━━━ DATA ENTRIES

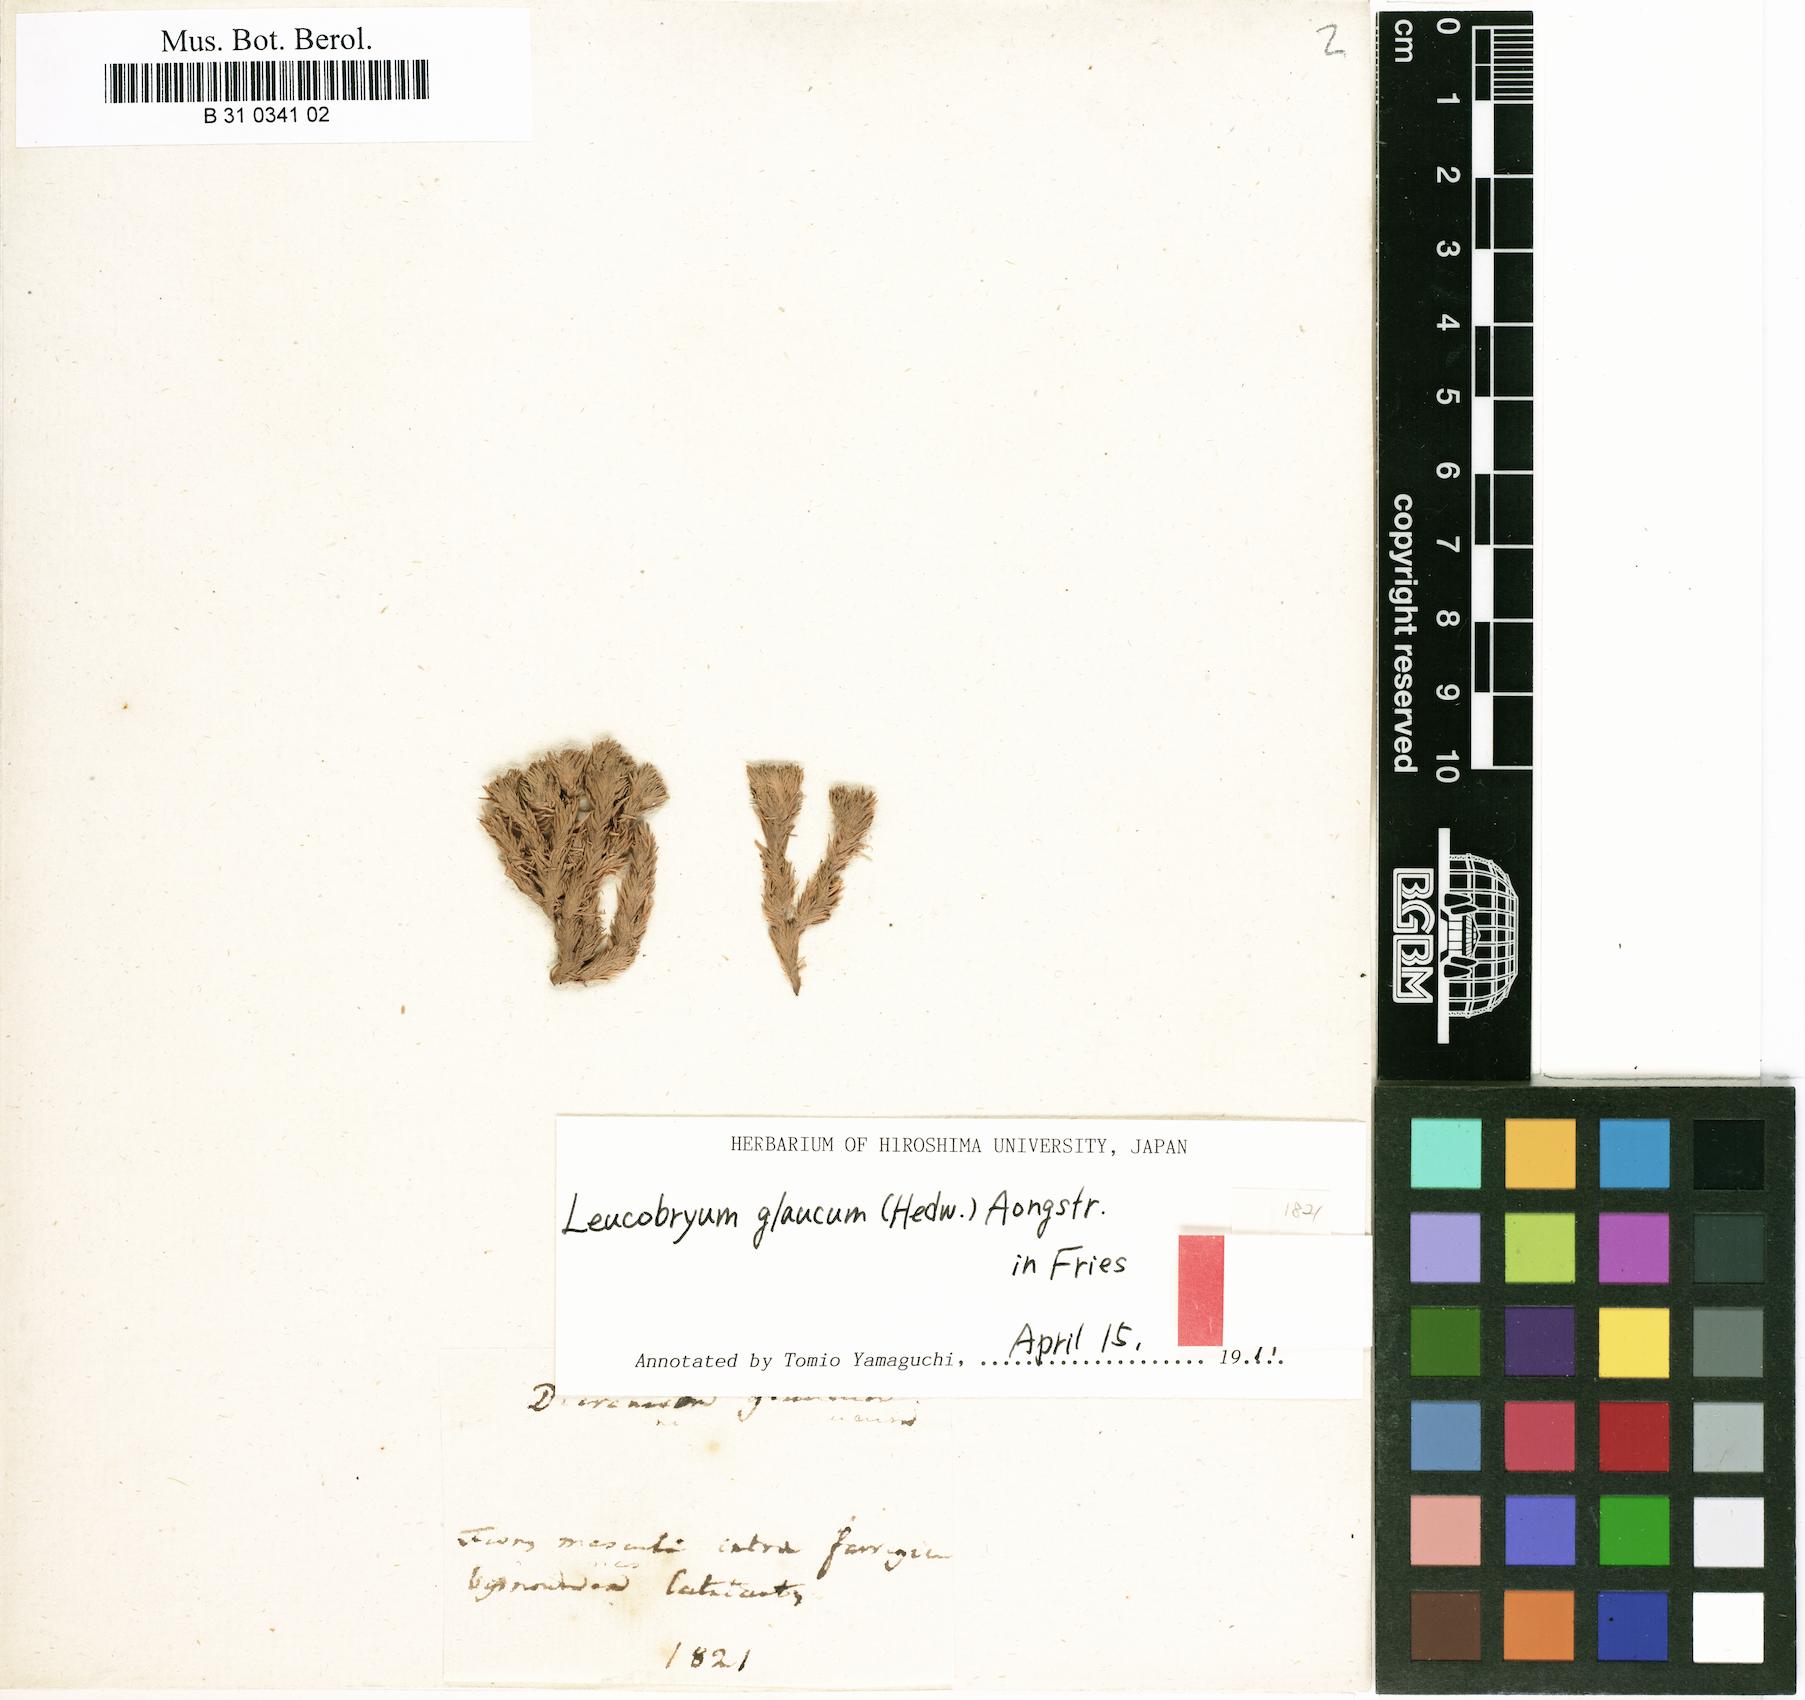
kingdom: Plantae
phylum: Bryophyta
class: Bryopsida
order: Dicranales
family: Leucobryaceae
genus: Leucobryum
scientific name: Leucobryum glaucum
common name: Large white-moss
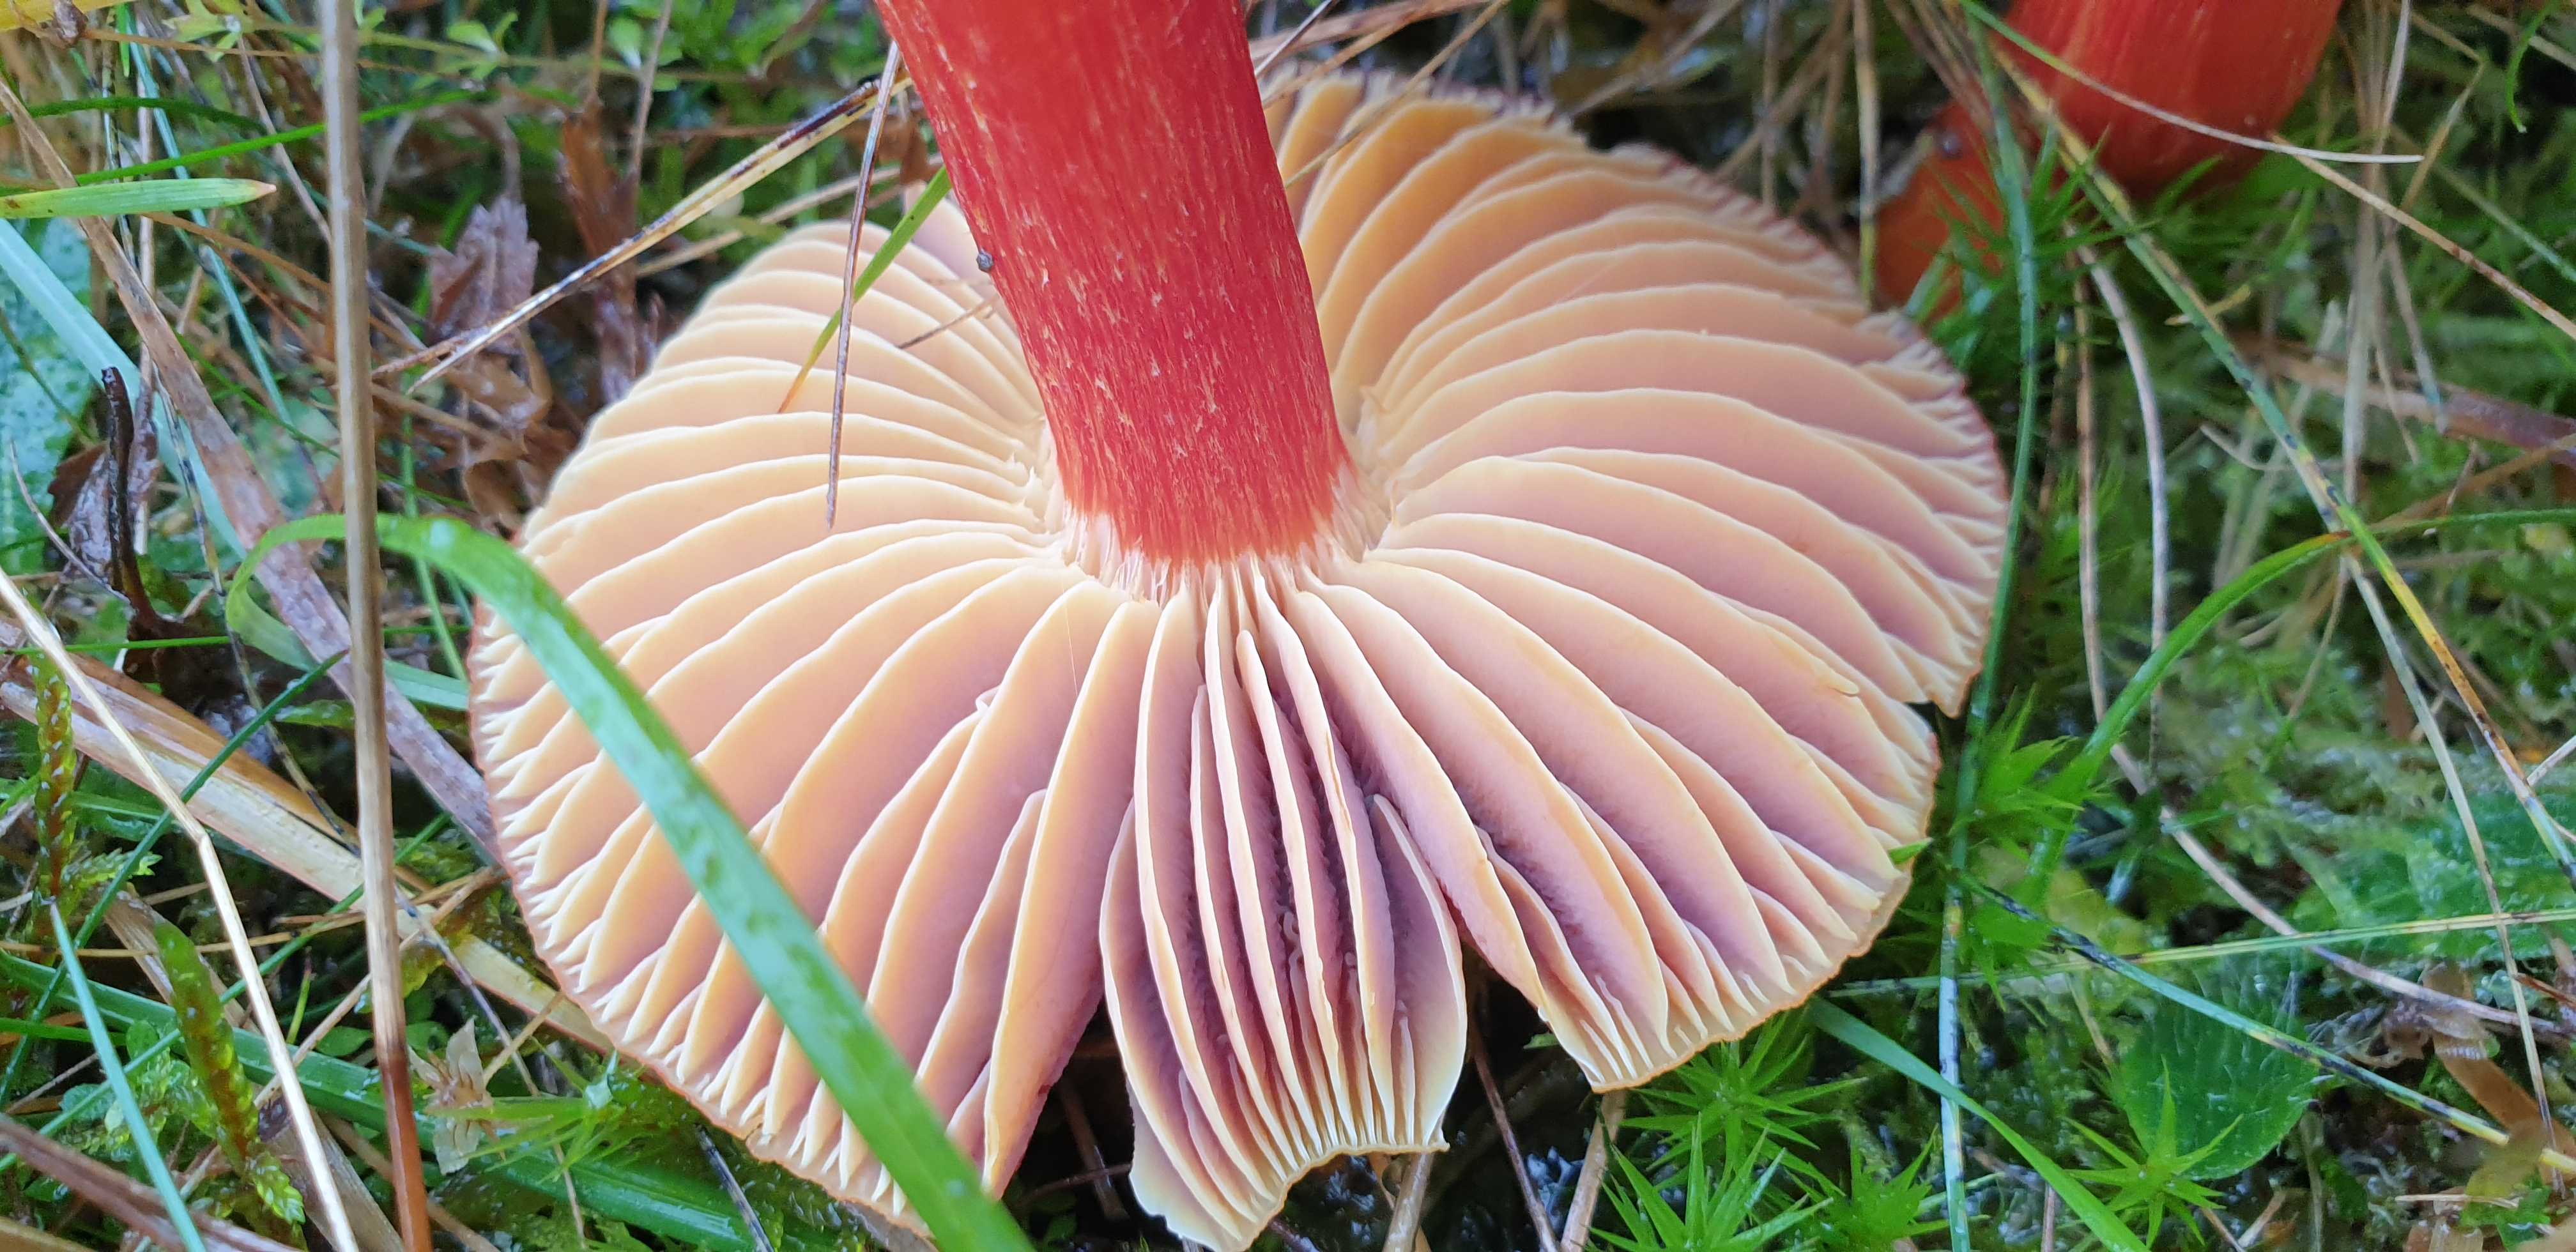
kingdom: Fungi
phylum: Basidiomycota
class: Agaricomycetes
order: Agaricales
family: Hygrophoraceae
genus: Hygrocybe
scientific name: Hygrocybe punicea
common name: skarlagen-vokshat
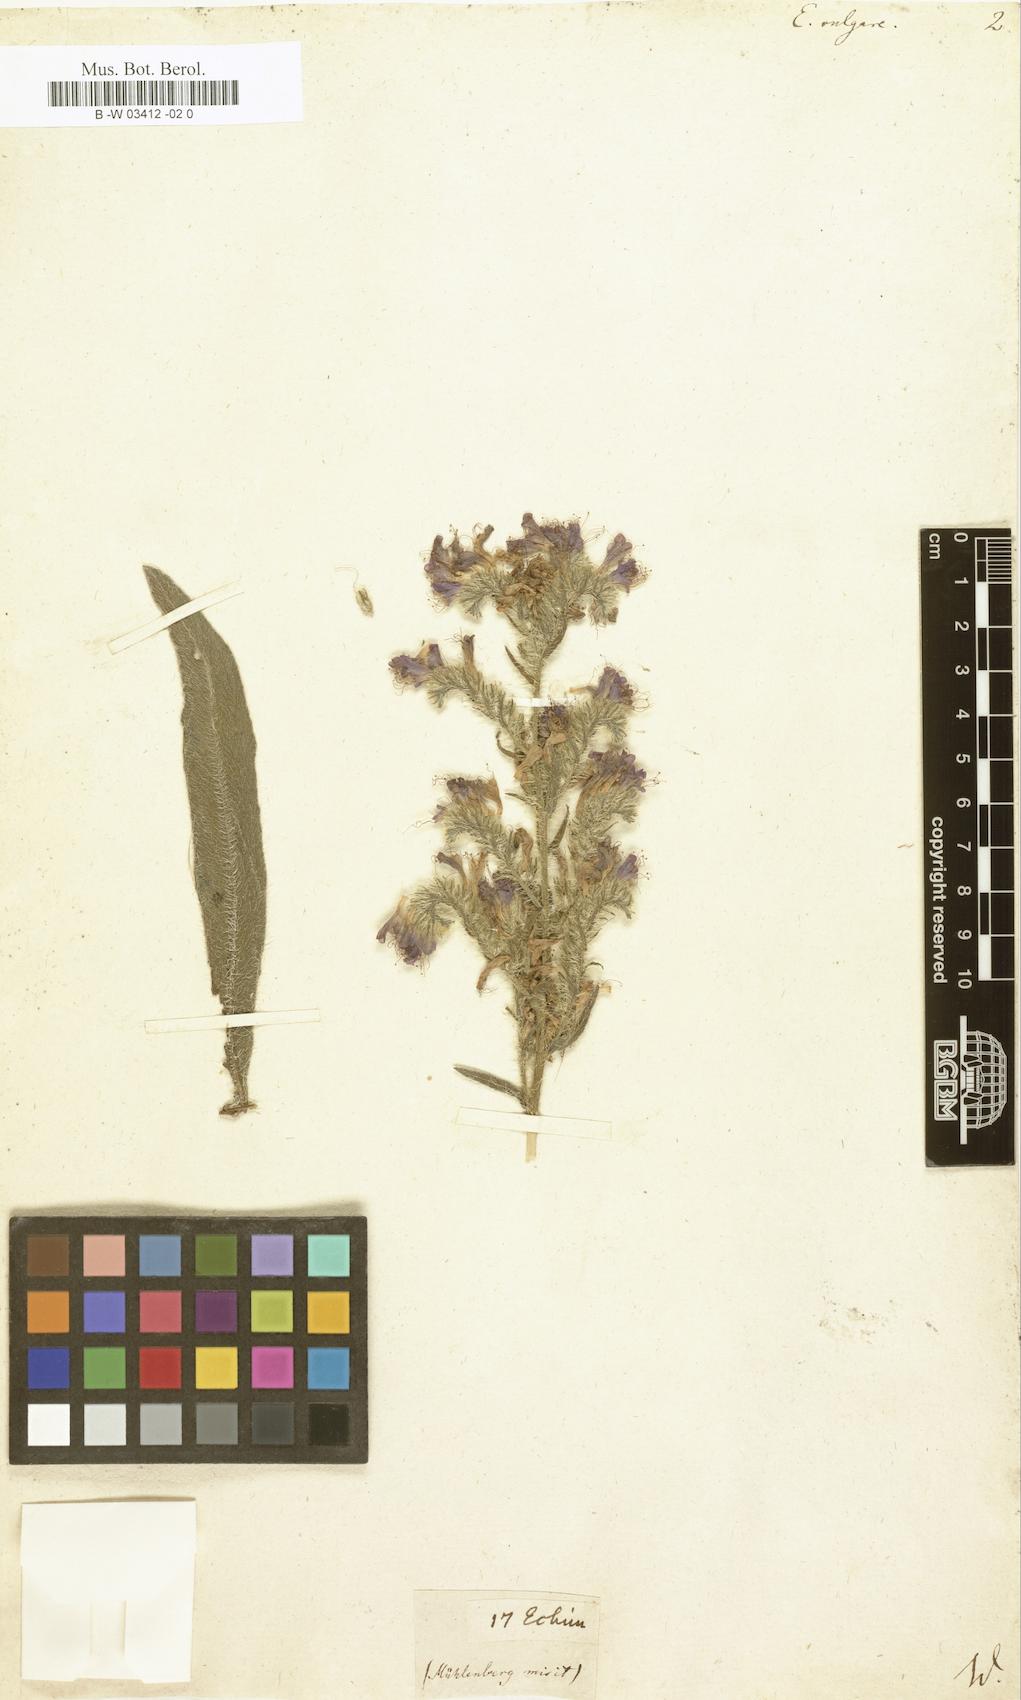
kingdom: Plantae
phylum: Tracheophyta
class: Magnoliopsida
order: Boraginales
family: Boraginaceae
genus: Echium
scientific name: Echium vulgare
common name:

━━━━━━

Please relabel the material by rewriting its lines with "common name" changed to "vernacular name" everywhere, leaving all else unchanged. Omit the pictures from your answer.

● EXERCISE RESULT:
kingdom: Plantae
phylum: Bryophyta
class: Bryopsida
order: Dicranales
family: Leucobryaceae
genus: Leucobryum
scientific name: Leucobryum glaucum
vernacular name: Large white-moss
kingdom: Fungi
phylum: Basidiomycota
class: Agaricomycetes
order: Agaricales
family: Hygrophoraceae
genus: Hygrocybe
scientific name: Hygrocybe punicea
vernacular name: skarlagen-vokshat
kingdom: Plantae
phylum: Tracheophyta
class: Magnoliopsida
order: Boraginales
family: Boraginaceae
genus: Echium
scientific name: Echium vulgare
vernacular name:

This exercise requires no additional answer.